Elections are fast approaching, and you might be wondering how reliable can results from exit polls really be? In other words, can you tell with certain confidence which candidate will win prior to the actual election? In particular, consider the state governor elections.
Let’s suppose for the sake of simplicity that only two candidates are running – Candidate A and Candidate B. If we split the population of state voters into two classes (those voting for Candidate A and those voting for Candidate B), then the population can be characterized by estimating the proportion of people voting for Candidate A (p) and those voting for Candidate B (1 – p).
In the absence of any historical data about the popularity of each candidate, you could consider the worst case scenario, which would occur in a very tight race where Candidate A gets just over 50% of the votes (say, 51%). We consider this a pessimistic scenario because the sample size needed to demonstrate a candidate received the majority of votes (i.e., at least 50%) decreases as the difference widens between the true proportion of votes for Candidates A and B. Thus, the assumption that the true proportion of votes for Candidate A was really 0.51 results in a larger sample size than that you’d obtain if this proportion was larger than 0.51.
An alternative to a formal hypothesis test is to calculate the sample size needed to produce a range of values that says with certain confidence that the proportion of votes received by Candidate A is at least 0.5. If the true proportion of votes going to Candidate A was really 0.51, then the sample size is a function of this interval’s margin of error. The margin of error is the difference between the proportion estimate (based on the data) and the lower bound estimated by the confidence interval. In this particular scenario, the margin of error is 0.01. You can calculate this range of values even prior to getting any data!
Minitab Statistical Software’s Sample Size for Estimation command (under the Stat > Power and Sample Size menu) allows you to calculate the sample size needed to construct a 95% confidence interval with a 1% margin of error. If the planned proportion is estimated to be 0.51 with a margin of error of 0.01 (under Options set it to estimate a Lower Bound confidence interval), the sample size needed is approximately 7,000.

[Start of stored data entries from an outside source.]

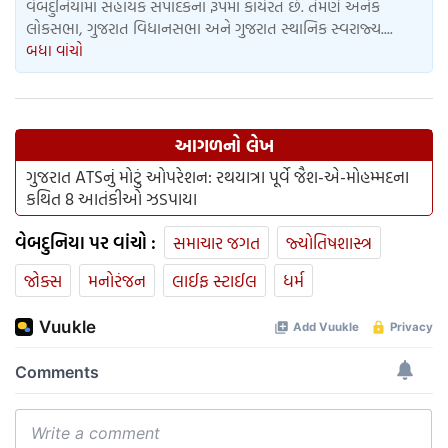
વેબદુનિયામાં સહાયક સંપાદકના રૂપમાં કાર્યરત છે. તેમણે અનેક
લોકસભા, ગુજરાત વિધાનસભા અને ગુજરાત સ્થાનિક સ્વરાજ્ય....
બધા વાંચો
આગળનો લેખ
ગુજરાત ATSનું મોટું ઓપરેશન: રથયાત્રા પૂર્વે જૈશ-એ-મોહમ્મદના
કથિત 8 આતંકીઓ ઝડપાયા
વેબદુનિયા પર વાંચો :
સમાચાર જગત
જ્યોતિષશાસ્ત્ર
જોક્સ
મનોરંજન
લાઈફ સ્ટાઈલ
ધર્મ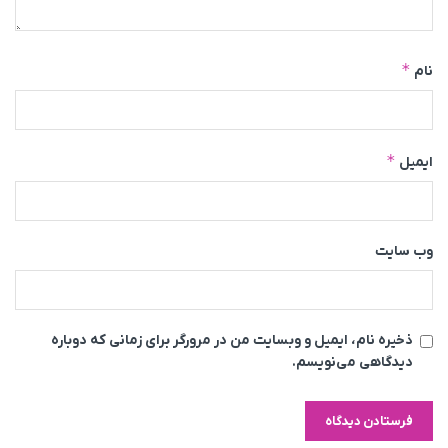
*
نام
*
ایمیل
وب‌ سایت
ذخیره نام، ایمیل و وبسایت من در مرورگر برای زمانی که دوباره
دیدگاهی می‌نویسم.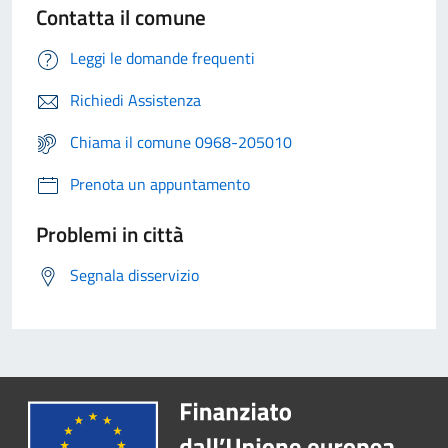
Contatta il comune
Leggi le domande frequenti
Richiedi Assistenza
Chiama il comune 0968-205010
Prenota un appuntamento
Problemi in città
Segnala disservizio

We can proceed then to collect a random (representative) sample of voters in a state and include them as part of this exit poll study. If p was truly 0.51 then you would expect the lower bound confidence interval to have a margin of error of exactly 0.01.
Suppose that from the 6864 voters, 3528 voted for Candidate A. Then the confidence bound below exhibits, as expected, a margin of error of 1% (which comes from subtracting the Lower Bound 0.503987 from the estimate 0.513986).

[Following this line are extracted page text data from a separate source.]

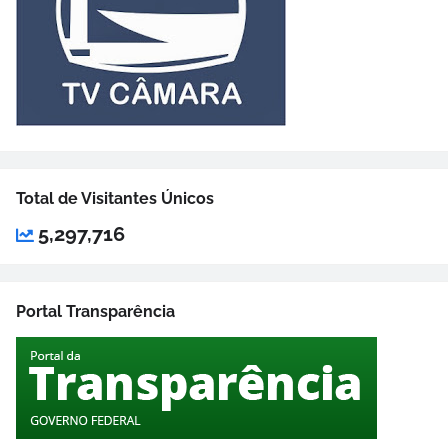
Total de Visitantes Únicos
5,297,716
Portal Transparência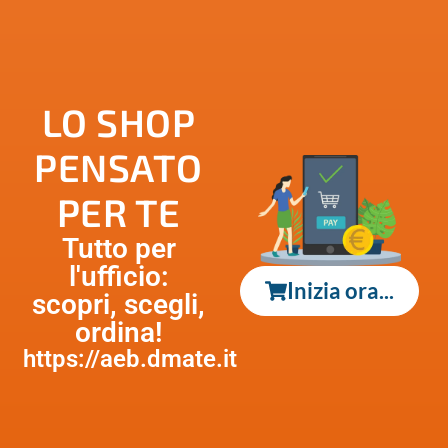
LO SHOP
PENSATO
PER TE
Tutto per
l'ufficio:
Inizia ora...
scopri, scegli,
ordina!
https://aeb.dmate.it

Assumptions are important when running a statistical test. In this case we have assumed that voters can only choose from two alternatives, plus votes cannot be nullified or voided. In addition, we assume the population is large enough to be considered infinite (this is a reasonable assumption if the voting-age population in a state is in the millions). In a future post, I will explore how to compensate for finite populations.